Exercise description »
Down to the last line, retype the records below exactly and skip the pictures.

Plain-text document sources

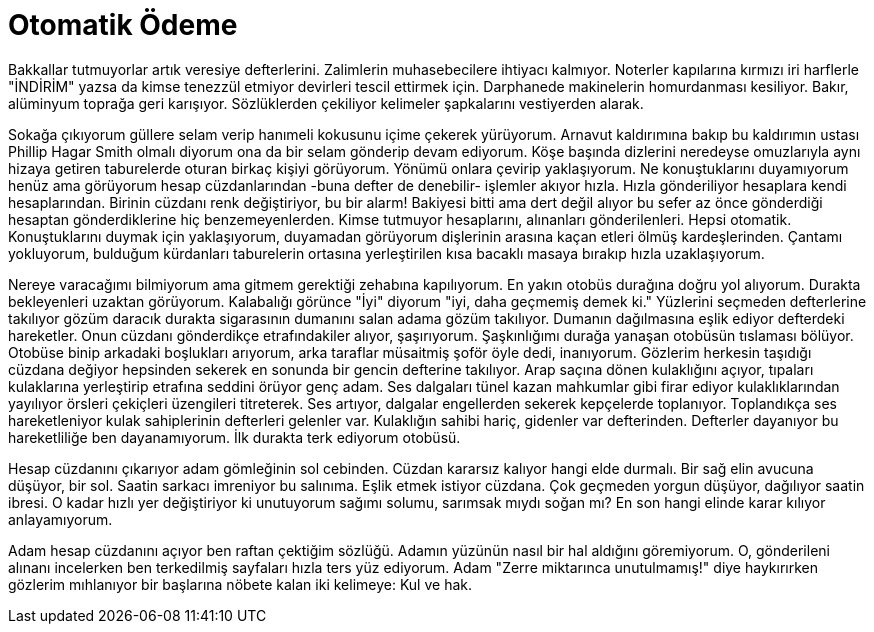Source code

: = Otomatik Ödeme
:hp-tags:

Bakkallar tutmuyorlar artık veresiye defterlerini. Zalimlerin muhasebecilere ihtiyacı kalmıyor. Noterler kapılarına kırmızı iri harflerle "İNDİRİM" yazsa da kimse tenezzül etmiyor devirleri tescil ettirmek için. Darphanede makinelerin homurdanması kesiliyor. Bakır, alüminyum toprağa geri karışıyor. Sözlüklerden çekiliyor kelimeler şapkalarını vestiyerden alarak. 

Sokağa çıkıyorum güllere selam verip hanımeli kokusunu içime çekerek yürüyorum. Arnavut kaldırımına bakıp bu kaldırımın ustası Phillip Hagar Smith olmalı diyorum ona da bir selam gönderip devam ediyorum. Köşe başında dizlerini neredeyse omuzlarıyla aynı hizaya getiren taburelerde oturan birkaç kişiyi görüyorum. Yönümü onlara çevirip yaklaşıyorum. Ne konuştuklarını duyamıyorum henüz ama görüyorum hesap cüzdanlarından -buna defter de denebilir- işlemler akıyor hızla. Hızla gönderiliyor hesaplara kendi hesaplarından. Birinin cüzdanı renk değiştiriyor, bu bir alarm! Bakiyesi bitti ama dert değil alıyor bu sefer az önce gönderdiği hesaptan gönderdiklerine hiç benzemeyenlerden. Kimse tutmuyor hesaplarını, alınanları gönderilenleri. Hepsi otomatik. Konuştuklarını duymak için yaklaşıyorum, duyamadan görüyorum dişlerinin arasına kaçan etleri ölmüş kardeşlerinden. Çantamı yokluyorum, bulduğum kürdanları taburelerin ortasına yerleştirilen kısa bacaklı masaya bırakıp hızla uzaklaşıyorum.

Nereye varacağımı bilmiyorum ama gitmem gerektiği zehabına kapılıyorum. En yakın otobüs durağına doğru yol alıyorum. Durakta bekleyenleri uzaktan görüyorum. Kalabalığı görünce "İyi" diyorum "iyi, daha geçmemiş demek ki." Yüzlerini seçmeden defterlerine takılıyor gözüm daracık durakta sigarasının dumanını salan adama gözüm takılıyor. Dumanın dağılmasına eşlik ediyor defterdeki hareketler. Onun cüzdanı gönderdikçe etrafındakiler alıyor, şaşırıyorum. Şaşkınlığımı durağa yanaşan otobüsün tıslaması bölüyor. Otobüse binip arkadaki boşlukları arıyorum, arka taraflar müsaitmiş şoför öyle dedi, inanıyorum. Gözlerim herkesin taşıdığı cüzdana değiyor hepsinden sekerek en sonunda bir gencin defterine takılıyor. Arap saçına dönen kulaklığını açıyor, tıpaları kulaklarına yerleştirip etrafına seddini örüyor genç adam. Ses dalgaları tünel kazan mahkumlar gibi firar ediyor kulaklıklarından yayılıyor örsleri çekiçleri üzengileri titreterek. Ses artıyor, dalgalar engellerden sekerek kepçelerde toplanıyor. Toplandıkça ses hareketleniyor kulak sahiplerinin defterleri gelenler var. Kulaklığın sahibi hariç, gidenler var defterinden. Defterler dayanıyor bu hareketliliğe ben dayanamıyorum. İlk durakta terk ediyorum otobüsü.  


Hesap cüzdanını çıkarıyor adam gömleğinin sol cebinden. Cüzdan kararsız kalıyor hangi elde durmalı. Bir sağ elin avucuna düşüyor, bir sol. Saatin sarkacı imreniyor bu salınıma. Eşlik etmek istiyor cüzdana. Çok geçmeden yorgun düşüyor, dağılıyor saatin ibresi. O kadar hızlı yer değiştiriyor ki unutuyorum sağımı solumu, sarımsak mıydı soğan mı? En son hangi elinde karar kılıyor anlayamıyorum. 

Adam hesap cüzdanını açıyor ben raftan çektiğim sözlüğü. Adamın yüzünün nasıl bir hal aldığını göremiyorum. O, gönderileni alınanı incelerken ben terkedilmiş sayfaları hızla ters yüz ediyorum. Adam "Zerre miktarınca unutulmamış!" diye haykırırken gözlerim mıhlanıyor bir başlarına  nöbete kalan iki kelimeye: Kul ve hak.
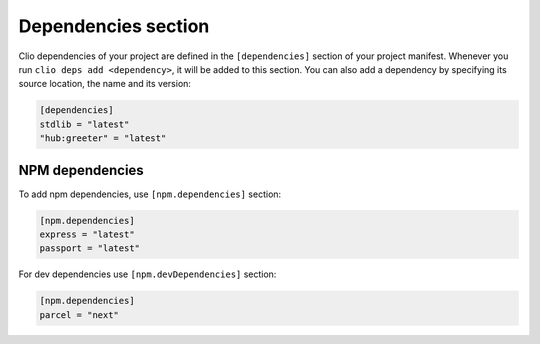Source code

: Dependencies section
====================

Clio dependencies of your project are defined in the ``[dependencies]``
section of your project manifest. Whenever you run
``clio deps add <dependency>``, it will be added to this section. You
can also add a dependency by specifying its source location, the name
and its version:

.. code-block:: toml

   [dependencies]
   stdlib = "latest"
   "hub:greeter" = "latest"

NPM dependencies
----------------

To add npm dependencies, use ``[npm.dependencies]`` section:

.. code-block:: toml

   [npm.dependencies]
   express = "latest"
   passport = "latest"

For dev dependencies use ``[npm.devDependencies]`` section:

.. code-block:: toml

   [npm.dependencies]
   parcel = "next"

Answer to the exercise »
Source code

: = Otomatik Ödeme
:hp-tags:

Bakkallar tutmuyorlar artık veresiye defterlerini. Zalimlerin muhasebecilere ihtiyacı kalmıyor. Noterler kapılarına kırmızı iri harflerle "İNDİRİM" yazsa da kimse tenezzül etmiyor devirleri tescil ettirmek için. Darphanede makinelerin homurdanması kesiliyor. Bakır, alüminyum toprağa geri karışıyor. Sözlüklerden çekiliyor kelimeler şapkalarını vestiyerden alarak. 

Sokağa çıkıyorum güllere selam verip hanımeli kokusunu içime çekerek yürüyorum. Arnavut kaldırımına bakıp bu kaldırımın ustası Phillip Hagar Smith olmalı diyorum ona da bir selam gönderip devam ediyorum. Köşe başında dizlerini neredeyse omuzlarıyla aynı hizaya getiren taburelerde oturan birkaç kişiyi görüyorum. Yönümü onlara çevirip yaklaşıyorum. Ne konuştuklarını duyamıyorum henüz ama görüyorum hesap cüzdanlarından -buna defter de denebilir- işlemler akıyor hızla. Hızla gönderiliyor hesaplara kendi hesaplarından. Birinin cüzdanı renk değiştiriyor, bu bir alarm! Bakiyesi bitti ama dert değil alıyor bu sefer az önce gönderdiği hesaptan gönderdiklerine hiç benzemeyenlerden. Kimse tutmuyor hesaplarını, alınanları gönderilenleri. Hepsi otomatik. Konuştuklarını duymak için yaklaşıyorum, duyamadan görüyorum dişlerinin arasına kaçan etleri ölmüş kardeşlerinden. Çantamı yokluyorum, bulduğum kürdanları taburelerin ortasına yerleştirilen kısa bacaklı masaya bırakıp hızla uzaklaşıyorum.

Nereye varacağımı bilmiyorum ama gitmem gerektiği zehabına kapılıyorum. En yakın otobüs durağına doğru yol alıyorum. Durakta bekleyenleri uzaktan görüyorum. Kalabalığı görünce "İyi" diyorum "iyi, daha geçmemiş demek ki." Yüzlerini seçmeden defterlerine takılıyor gözüm daracık durakta sigarasının dumanını salan adama gözüm takılıyor. Dumanın dağılmasına eşlik ediyor defterdeki hareketler. Onun cüzdanı gönderdikçe etrafındakiler alıyor, şaşırıyorum. Şaşkınlığımı durağa yanaşan otobüsün tıslaması bölüyor. Otobüse binip arkadaki boşlukları arıyorum, arka taraflar müsaitmiş şoför öyle dedi, inanıyorum. Gözlerim herkesin taşıdığı cüzdana değiyor hepsinden sekerek en sonunda bir gencin defterine takılıyor. Arap saçına dönen kulaklığını açıyor, tıpaları kulaklarına yerleştirip etrafına seddini örüyor genç adam. Ses dalgaları tünel kazan mahkumlar gibi firar ediyor kulaklıklarından yayılıyor örsleri çekiçleri üzengileri titreterek. Ses artıyor, dalgalar engellerden sekerek kepçelerde toplanıyor. Toplandıkça ses hareketleniyor kulak sahiplerinin defterleri gelenler var. Kulaklığın sahibi hariç, gidenler var defterinden. Defterler dayanıyor bu hareketliliğe ben dayanamıyorum. İlk durakta terk ediyorum otobüsü.  


Hesap cüzdanını çıkarıyor adam gömleğinin sol cebinden. Cüzdan kararsız kalıyor hangi elde durmalı. Bir sağ elin avucuna düşüyor, bir sol. Saatin sarkacı imreniyor bu salınıma. Eşlik etmek istiyor cüzdana. Çok geçmeden yorgun düşüyor, dağılıyor saatin ibresi. O kadar hızlı yer değiştiriyor ki unutuyorum sağımı solumu, sarımsak mıydı soğan mı? En son hangi elinde karar kılıyor anlayamıyorum. 

Adam hesap cüzdanını açıyor ben raftan çektiğim sözlüğü. Adamın yüzünün nasıl bir hal aldığını göremiyorum. O, gönderileni alınanı incelerken ben terkedilmiş sayfaları hızla ters yüz ediyorum. Adam "Zerre miktarınca unutulmamış!" diye haykırırken gözlerim mıhlanıyor bir başlarına  nöbete kalan iki kelimeye: Kul ve hak.
Source code

: Dependencies section
====================

Clio dependencies of your project are defined in the ``[dependencies]``
section of your project manifest. Whenever you run
``clio deps add <dependency>``, it will be added to this section. You
can also add a dependency by specifying its source location, the name
and its version:

.. code-block:: toml

   [dependencies]
   stdlib = "latest"
   "hub:greeter" = "latest"

NPM dependencies
----------------

To add npm dependencies, use ``[npm.dependencies]`` section:

.. code-block:: toml

   [npm.dependencies]
   express = "latest"
   passport = "latest"

For dev dependencies use ``[npm.devDependencies]`` section:

.. code-block:: toml

   [npm.dependencies]
   parcel = "next"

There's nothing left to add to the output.